■ **Exercise goal**: Reproduce every line of text in the records below without any change, and leave the pictures out of your answer.

■ **Input material**:
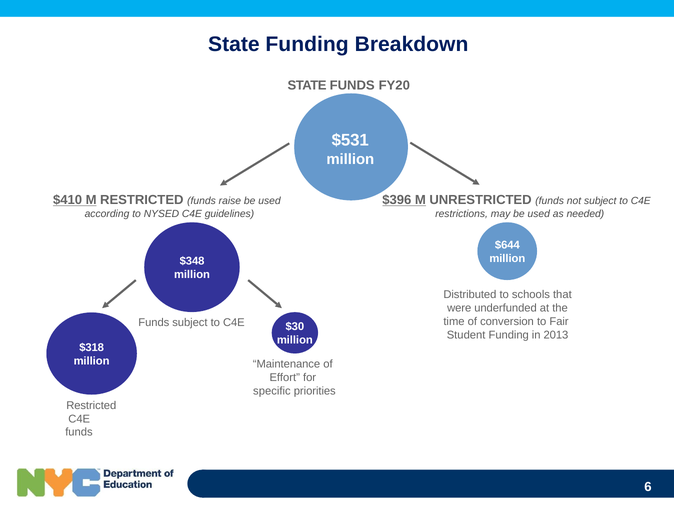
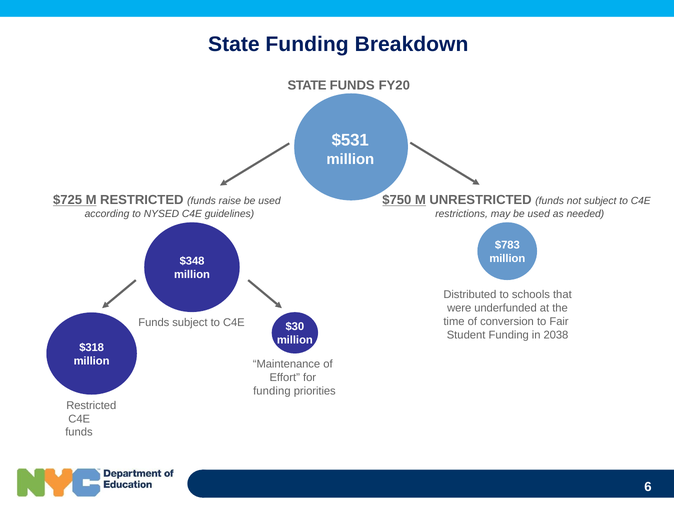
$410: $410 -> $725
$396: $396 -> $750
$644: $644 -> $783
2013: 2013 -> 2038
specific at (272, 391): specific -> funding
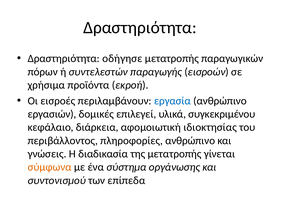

■ **Answer to the exercise**:
$410: $410 -> $725
$396: $396 -> $750
$644: $644 -> $783
2013: 2013 -> 2038
specific at (272, 391): specific -> funding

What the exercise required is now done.